Toutefois, il y avait pour madame Drouart une compensation à l’absence de sa fille, dans cette pensée que Louise n’était pas loin d’elle, et aussi dans la permission qui lui était donnée d’embrasser son enfant deux fois par semaine. Puis à ces dédommagemens, dont la meilleure mère eût été satisfaite, se joignirent bientôt les succès de Louise dans les arts d’agrément comme dans les connaissances utiles. La nouvelle pensionnaire se faisait remarquer entre toutes ses compagnes par la douceur de son caractère autant que par son aptitude au travail. Chaque fois que madame Drouart demandait à la surintendante de la maison: Êtes-vous contente de ma fille? la surintendante lui faisait cette réponse: Oh, madame, votre Louise est un ange!
Six ans s’écoulèrent ainsi, Louise en pension, et madame Drouart passant à écrire à sa fille les heures libres de la journée où elle n’allait pas la voir. Dans ses lettres, de même que dans sa conversation, madame Drouart ne cachait pas à Louise la misère de leur position. Loin de la flatter d’un heureux avenir, elle lui répétait sans cesse: «Nous sommes pauvres, ma fille, très-pauvres. Je travaille pour vivre. Travaille à ton tour, ma Louise, et de toutes tes forces, afin de te faire un sort honorable par tes talens. Ce n’est qu’en profitant de l’éducation qu’on te donne que tu peux être assurée de ne jamais manquer de rien.»

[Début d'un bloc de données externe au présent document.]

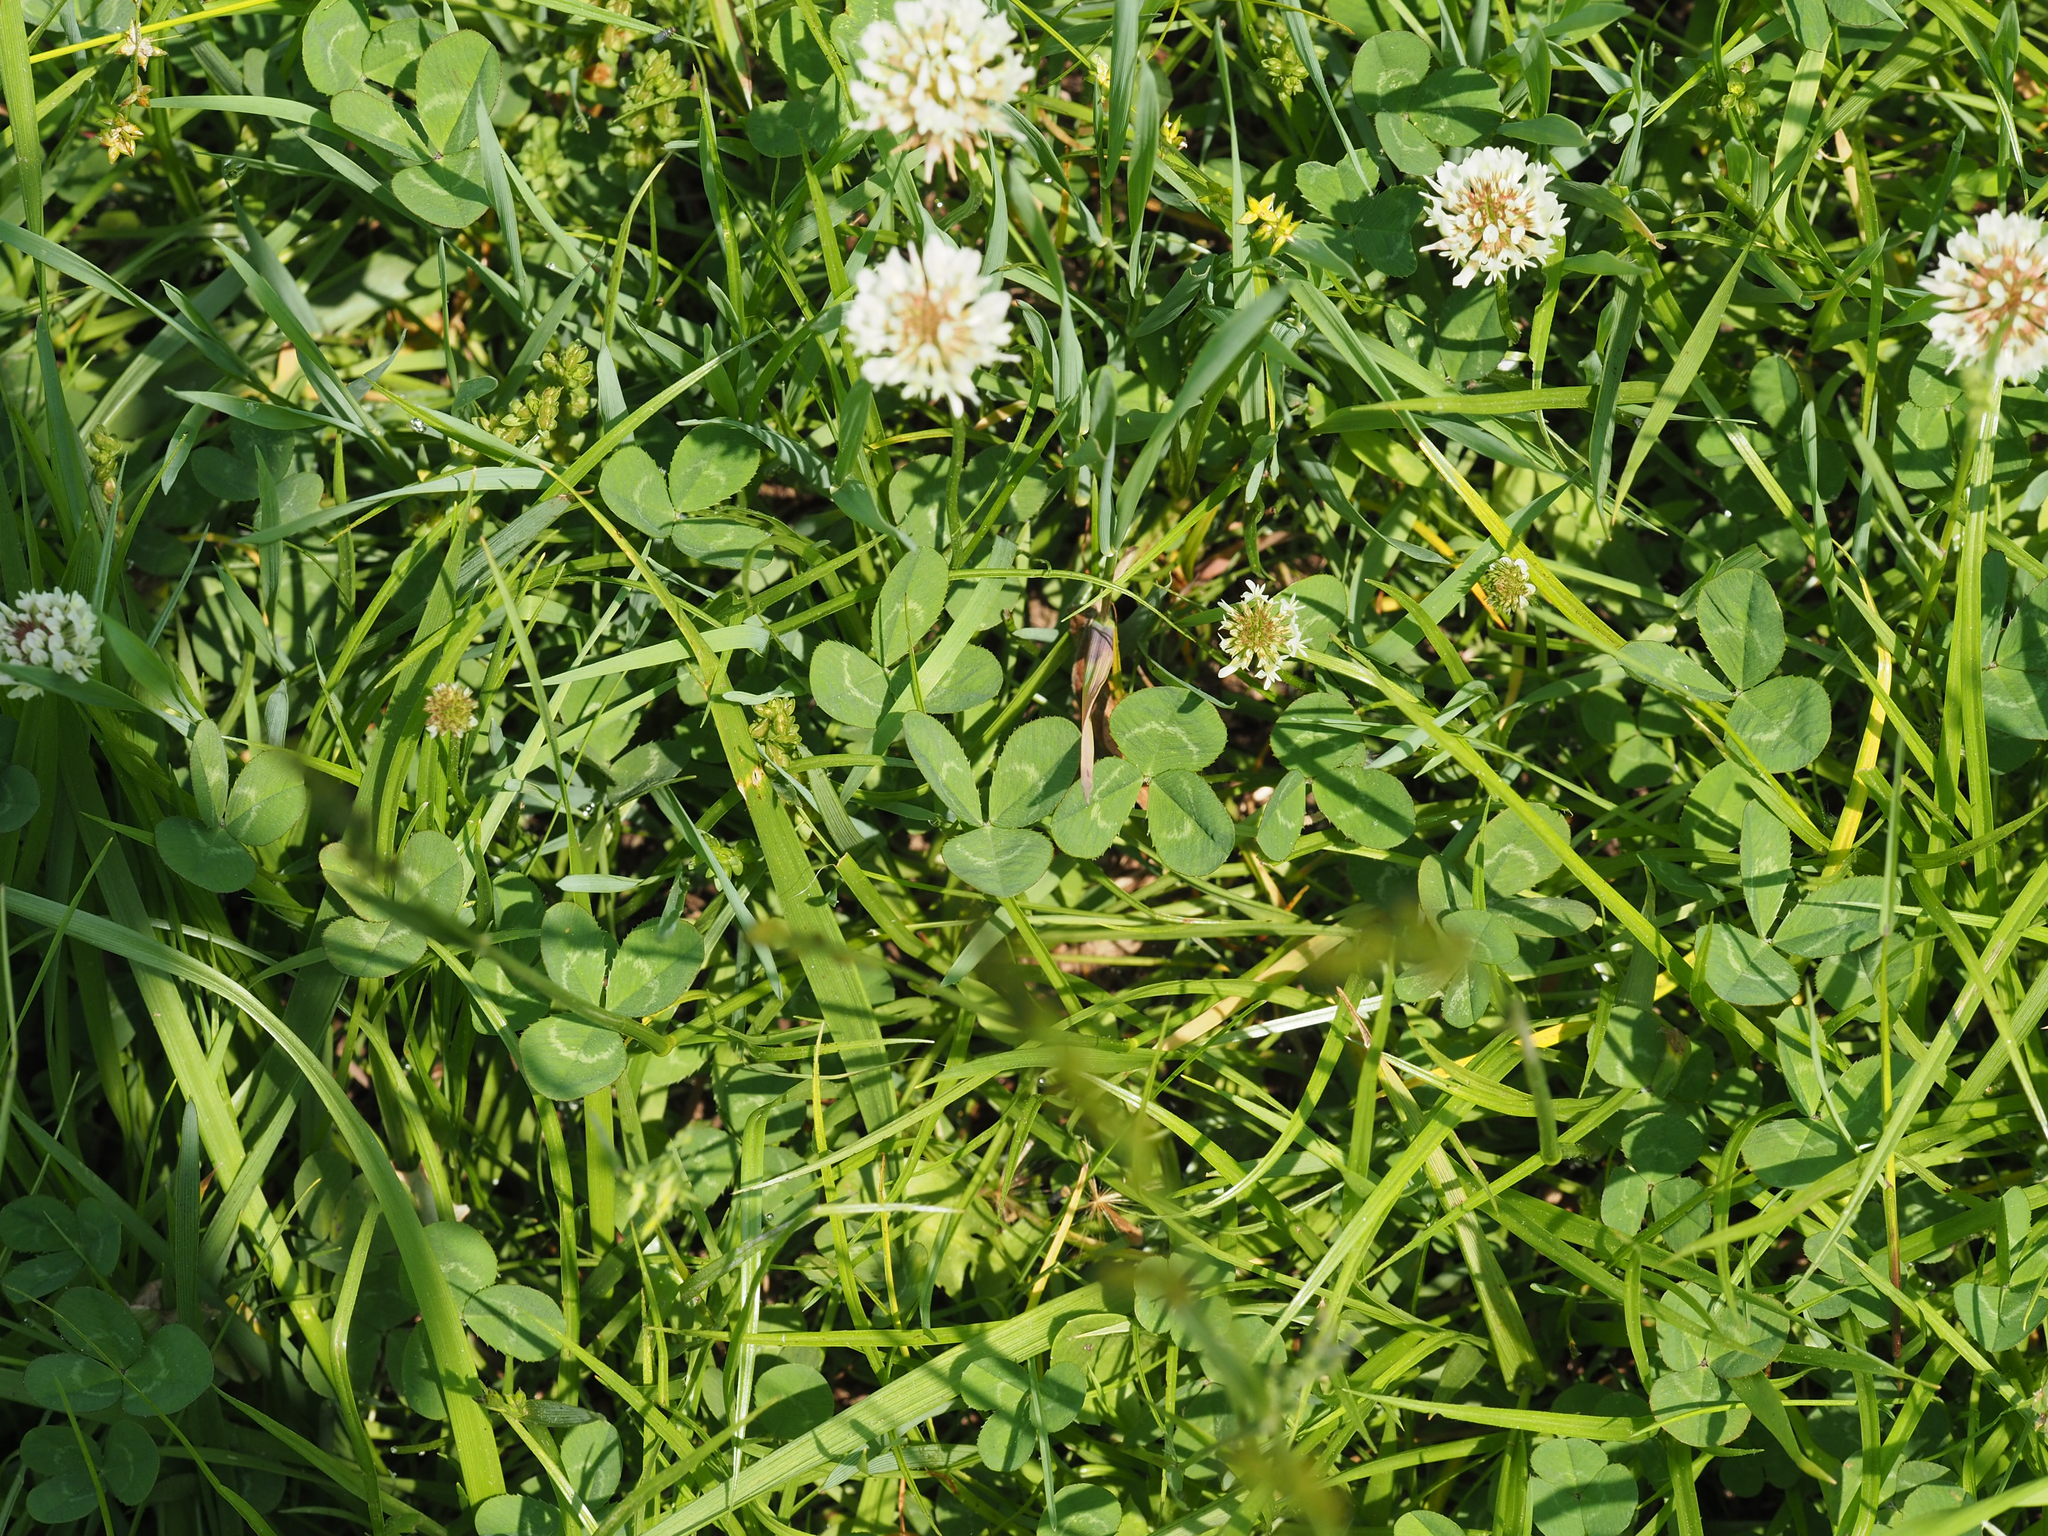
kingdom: Plantae
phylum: Tracheophyta
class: Magnoliopsida
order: Fabales
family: Fabaceae
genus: Trifolium
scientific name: Trifolium repens
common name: White clover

Louise travaillait, non pas pour se préparer un sort indépendant, car elle ne comprenait pas encore la nécessité d’être laborieuse pour l’avenir, mais elle s’appliquait à tout avec ardeur par le vif désir qu’elle avait de briller parmi les jeunes filles de son âge, d’être la préférée, d’être la plus aimée comme elle était déjà la plus belle. Ne croyez pas que ce fût de l’orgueil, ou quelque mauvais sentiment de jalousie. Elle voulait être louée, admirée, par-dessus toutes; elle voulait être la première, la plus savante, non pour humilier ses rivales, mais parce que madame la surintendante l’embrassait sans cesse, parce que tout le monde s’empressait de lui faire bon accueil, parce que ses compagnes elles-mêmes la complimentaient sur ses talens, et que cela la rendait heureuse.
Madame Drouart ne remarqua pas sans chagrin l’avidité de sa fille pour tout ce qui était louange. Faute de bien lire dans le cœur de Louise, elle mit sur le compte d’une dangereuse vanité ce besoin excessif d’éloges, qui n’était au fond que le besoin d’une ame expansive et tendre qui demande des caresses parce qu’elle veut rendre des caresses, à qui il faut beaucoup d’amour parce qu’elle veut beaucoup aimer.
D’où il arriva que madame Drouart, dans la crainte d’encourager chez sa fille ce qu’elle croyait être un vice d’amour-propre, lui refusait souvent les louanges qu’elle méritait le mieux. Lorsque, par exemple, Louise, le cœur épanoui, la joie dans les yeux, accourait, parée d’une robe neuve, se montrer à sa mère, se jeter à son cou, et lui dire: Maman, comment me trouves-tu? n’est-ce pas que je suis bien? Madame Drouart, qui la trouvait la plus adorable des filles, lui répondait avec indifférence: Mais tu n’es pas trop mal!
Et elle se retenait pour ne pas l’embrasser, car ses baisers eussent trahi la froideur de ses paroles. Pauvre mère, qui, pour craindre d’exciter l’orgueil de sa fille, risquait de perdre son amour!
Sans mettre en doute la tendresse de sa mère, Louise ne pouvait cependant pas s’empêcher de faire cette réflexion: Ils m’aimaient autrement que cela dans la maison de Saint-Denis!
Le jour n’était pas loin où elle se dirait: J’étais plus heureuse que cela dans la maison de Saint-Denis.
Louise, ses dix-huit ans venus, avait dit adieu pour toujours aux douces intimités du pensionnat, aux enivrans triomphes de la classe. D’une vie bruyante et fêtée, elle passa tout à coup à une vie de solitude et de tristesse. Plus de ces joies que lui donnaient un premier prix; plus de murmures flatteurs à ses oreilles; rien qui la rendît contente d’elle-même et des autres; rien qui la rendît bien aise de vivre.
Son horizon, élargi dans les vastes cours du pensionnat, se trouvait resserré entre quatre murs d’une misérable chambre. A ses rêves si jeunes et si frais succédait une réalité désespérante. Que vais-je devenir? se demandait-elle.